The proposal has obviously been triggered by cases like the Facebook/WhatsApp merger.2 However, since the new rule will not be limited to start-up targets or specific industries, it will also catch “old economy” transactions where one party has considerable business and turnover (only) outside Germany. Such transactions are likely to be cleared promptly, but the bureaucratic burden may be annoying.

4. Further changes include a clarification that a “market” may be assumed even where supplies or services are free of charge (§ 18 par. 2a). In addition, a framework for analysing multi-sided markets and networks is outlined; in such cases, courts and competition authorities have to take into account direct and indirect network effects, multi-homing, economies of scale, access to data and competitive pressure caused by innovation (§ 18 par. 3a).

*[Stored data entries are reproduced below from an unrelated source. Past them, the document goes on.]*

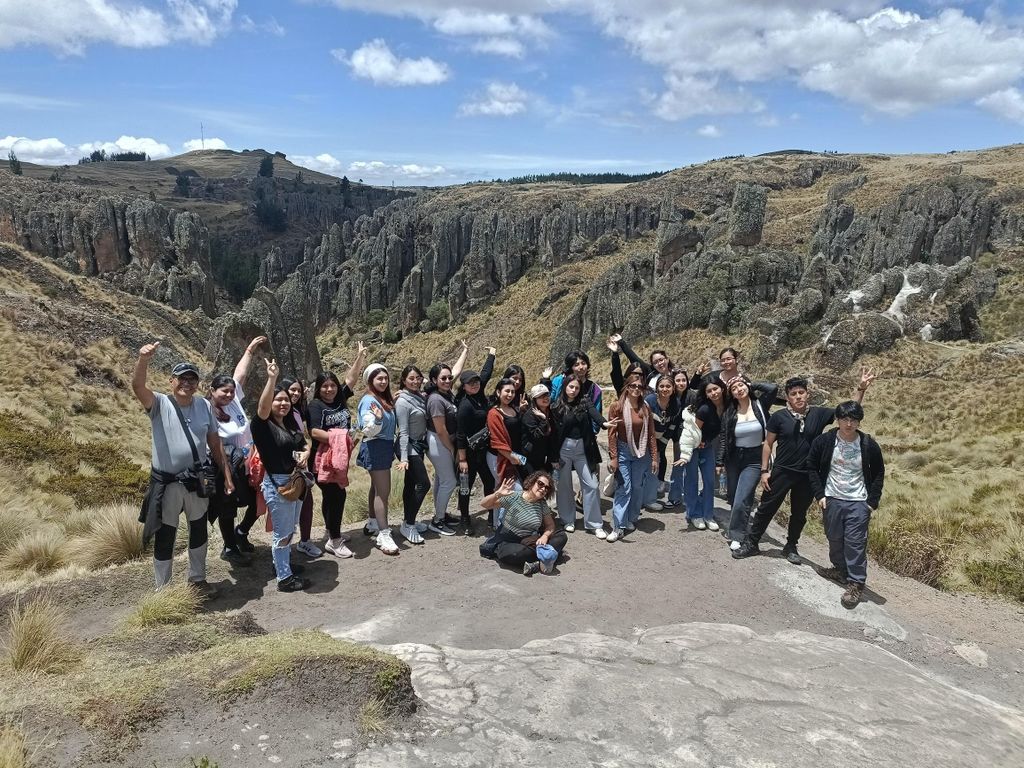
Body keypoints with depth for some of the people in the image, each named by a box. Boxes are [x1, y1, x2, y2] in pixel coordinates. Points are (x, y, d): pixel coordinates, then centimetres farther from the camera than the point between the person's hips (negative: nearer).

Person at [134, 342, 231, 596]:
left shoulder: (204, 405, 0)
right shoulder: (159, 404, -9)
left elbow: (215, 442, 5)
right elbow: (138, 387, -30)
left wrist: (226, 474, 3)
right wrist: (143, 360, -49)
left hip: (198, 481, 4)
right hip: (167, 483, -4)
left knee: (199, 532, 19)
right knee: (165, 537, 8)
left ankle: (197, 578, 39)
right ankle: (162, 590, 23)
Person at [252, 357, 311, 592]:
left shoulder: (292, 423, 9)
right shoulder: (263, 425, -12)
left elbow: (305, 444, 17)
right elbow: (262, 407, -32)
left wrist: (305, 453, -7)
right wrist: (271, 378, -43)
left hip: (296, 480, 8)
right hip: (276, 483, -8)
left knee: (289, 529, 21)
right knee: (282, 532, 0)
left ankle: (282, 563, 38)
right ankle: (284, 578, 9)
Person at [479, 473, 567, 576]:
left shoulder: (542, 504, 2)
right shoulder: (513, 497, -12)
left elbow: (550, 525, 6)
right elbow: (484, 504, -14)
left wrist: (545, 536, -17)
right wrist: (497, 494, -35)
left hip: (530, 542, 6)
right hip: (508, 542, -5)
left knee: (562, 536, -10)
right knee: (515, 553, -40)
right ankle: (545, 556, -16)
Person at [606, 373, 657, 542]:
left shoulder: (646, 407, 1)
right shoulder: (617, 406, -9)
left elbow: (651, 434, 3)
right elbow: (612, 433, -9)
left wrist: (654, 458, 2)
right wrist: (613, 457, -12)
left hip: (641, 452, 3)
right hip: (623, 451, -3)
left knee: (637, 487, 9)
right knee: (624, 488, -7)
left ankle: (631, 520, 26)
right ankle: (618, 527, -3)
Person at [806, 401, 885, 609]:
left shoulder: (869, 445, -7)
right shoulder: (824, 441, -7)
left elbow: (879, 474, 5)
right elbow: (812, 467, 4)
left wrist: (873, 502, 0)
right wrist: (819, 494, -2)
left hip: (858, 502, -2)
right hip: (831, 499, 2)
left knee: (855, 542, -5)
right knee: (834, 538, 13)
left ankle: (856, 583, 3)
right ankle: (841, 569, 35)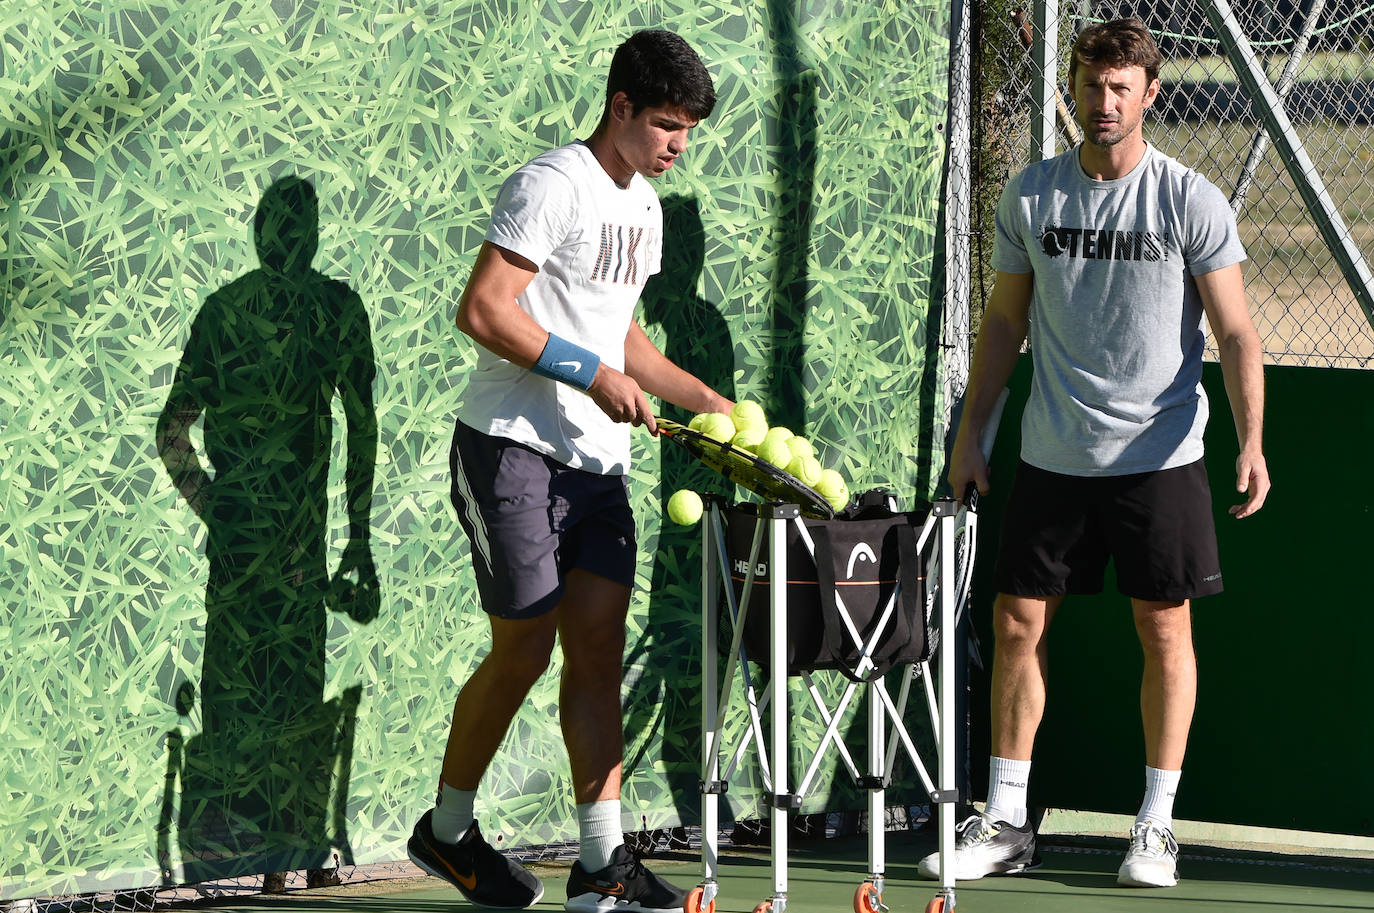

This framework of analysis may be considered as an economic truism. The Federal Cartel Office (Bundeskartellamt) has recently published a working paper on “Competition Law and Data”, jointly with the French competition authority,3 and another one on “Market Power of Platforms and Networks”4; the ideas explained in these papers will be further legitimised by the new provision.

5. Finally, proposals to relieve the press from burdens imposed by competition law have become useful when amendments to German competition law are discussed. Publishers are to be exempted from the prohibition of cartels when they cooperate in order to strengthen their economic basis for competing with other media, unless the cooperation pertains to or comprises editorial matters and thereby may affect “plurality of opinions” (§ 30 par. 2b). – If cooperation of publishers may affect trade between Member States of the EU, Art. 101 TFEU will take precedence.

The legal and business communities now have a – short-term – opportunity to comment. The Ministry would like the Cabinet to adopt the bill in August, to have it discussed in Parliament in autumn and voted on by Parliament by December. There is confidence that the amendments to the GWB will not raise substantial controversies. However, the timetable is ambitious and the last two acts to amend the GWB were both considerably delayed. In addition, the outcomes of public and parliamentary debates are still to be seen.

1BMWi, Referentenentwurf, Entwurf eines Neunten Gesetzes zur Änderung des Gesetzes gegen Wettbewerbsbeschränkungen (9. GWB-ÄndG), in the Internet (in German) – All views expressed in this article are personal to the author.

2Decision of the European Commission of 3 October 2014, Case No COMP/M.7217.